Each Vixen B blast blew the feather beds apart, so they could be used only once, after which they were buried in pits dug close to the Taranaki site. British engineer Raymond Carter, at the site during Vixen B, later asserted that the ‘quantities of contaminated debris at the Firing Sites had been much greater than originally planned’. In total, Vixen B scattered 22.2 kilograms of plutonium-239 around Taranaki. Although exact figures have never been established, it was later found that rather than 20 kilograms sitting safely in the Taranaki burial pits (there were 19 pits at the time, and two more were dug during the clean-up operations), it was actually spread all around the site, and well beyond, in particles of widely divergent sizes. When Vixen B was underway, a wire fence enclosed the contaminated areas with ‘keep out’ signs hung at regular intervals, while maps prepared for site staff showed the areas not to be entered. Most of the fences and signs were removed during the Brumby clean-up operation in 1967, in an effort to return the site to its pre-test appearance. In effect, the visible signs of the British tests were removed, but the invisible and more dangerous residue was not.
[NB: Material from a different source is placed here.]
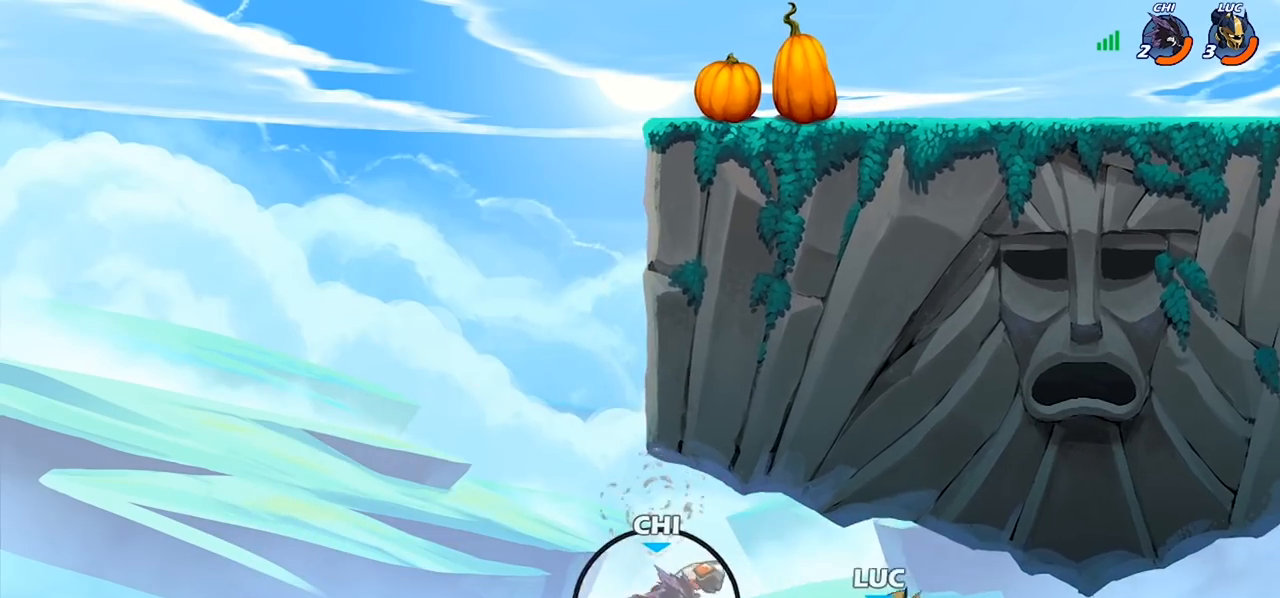
{"buttons": [], "left_stick": "left", "right_stick": "center", "events": [[167, "CIRCLE", "down"], [300, "CIRCLE", "up"], [333, "left_stick", "center"], [467, "left_stick", "left"]]}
Plutonium-239 is a dangerous and persistent substance that delivers ionising radiation – the kind that changes the cells of a living body by knocking electrons out of stable atoms – when ingested or inhaled. It must enter the body to do harm – its weak alpha particles can travel only a few centimetres in air. Plutonium is one of the most toxic substances known, and its modern-day uses are strictly controlled, with licences and transparent monitoring protocols required. The small amount of plutonium-239 used in Australia these days is mostly under the auspices of the Australian Nuclear Science and Technology Organisation, which adheres to safety requirements laid down in the Australian Radiation Protection and Nuclear Safety (ARPANS) Act 1999 , in addition to the ARPANS Regulations 1999. It is used mostly as a measurement standard and to calibrate radiation detection equipment. It can no longer be blown up or spread around an open landscape. Current protocols for the use of plutonium both in Australia and internationally recognise its dangers, including its potential for terrorism. According to scholar Shaun Gregory, ‘It has been estimated that one millionth of a gram of plutonium-239 may be sufficient to cause lung cancer if inhaled… The fissile core of a single weapon would, if perfectly dispersed so that each individual had one millionth of a gram in his or her lungs, be sufficient to threaten cancer in every single member of the human race’.